◆ **Job**
Say how many lines of the records include the string "performed". Nothing else belongs in the answer.

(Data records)
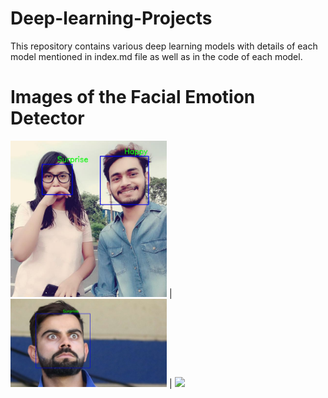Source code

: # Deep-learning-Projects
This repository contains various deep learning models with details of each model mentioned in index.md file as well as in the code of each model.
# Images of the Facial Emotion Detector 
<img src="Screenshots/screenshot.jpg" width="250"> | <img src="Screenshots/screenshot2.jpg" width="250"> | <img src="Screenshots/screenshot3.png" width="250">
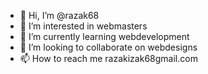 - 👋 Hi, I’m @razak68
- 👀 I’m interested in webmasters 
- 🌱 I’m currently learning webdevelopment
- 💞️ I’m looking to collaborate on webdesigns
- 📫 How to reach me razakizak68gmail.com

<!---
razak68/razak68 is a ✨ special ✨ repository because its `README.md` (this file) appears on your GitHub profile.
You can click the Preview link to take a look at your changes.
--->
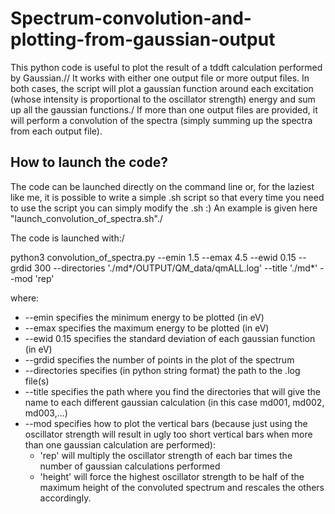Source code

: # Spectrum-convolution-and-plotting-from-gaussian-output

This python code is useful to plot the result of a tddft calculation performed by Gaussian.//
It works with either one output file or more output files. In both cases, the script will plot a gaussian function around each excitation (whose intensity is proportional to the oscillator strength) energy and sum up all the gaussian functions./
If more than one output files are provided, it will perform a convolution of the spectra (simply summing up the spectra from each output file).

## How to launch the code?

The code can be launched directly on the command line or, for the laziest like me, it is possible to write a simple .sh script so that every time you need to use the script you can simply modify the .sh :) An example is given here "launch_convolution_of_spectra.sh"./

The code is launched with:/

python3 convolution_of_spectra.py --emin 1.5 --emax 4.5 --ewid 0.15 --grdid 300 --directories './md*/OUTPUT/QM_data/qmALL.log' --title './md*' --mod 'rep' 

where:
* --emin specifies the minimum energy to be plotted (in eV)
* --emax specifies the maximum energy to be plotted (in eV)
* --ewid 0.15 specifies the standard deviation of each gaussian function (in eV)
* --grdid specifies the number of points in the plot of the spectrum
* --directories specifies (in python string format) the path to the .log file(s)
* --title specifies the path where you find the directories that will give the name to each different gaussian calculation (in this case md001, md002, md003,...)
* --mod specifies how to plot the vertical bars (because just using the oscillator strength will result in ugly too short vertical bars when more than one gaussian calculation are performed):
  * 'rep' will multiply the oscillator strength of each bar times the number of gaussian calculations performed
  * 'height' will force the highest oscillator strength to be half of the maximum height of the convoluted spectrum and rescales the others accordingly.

◆ **Problem solution**
3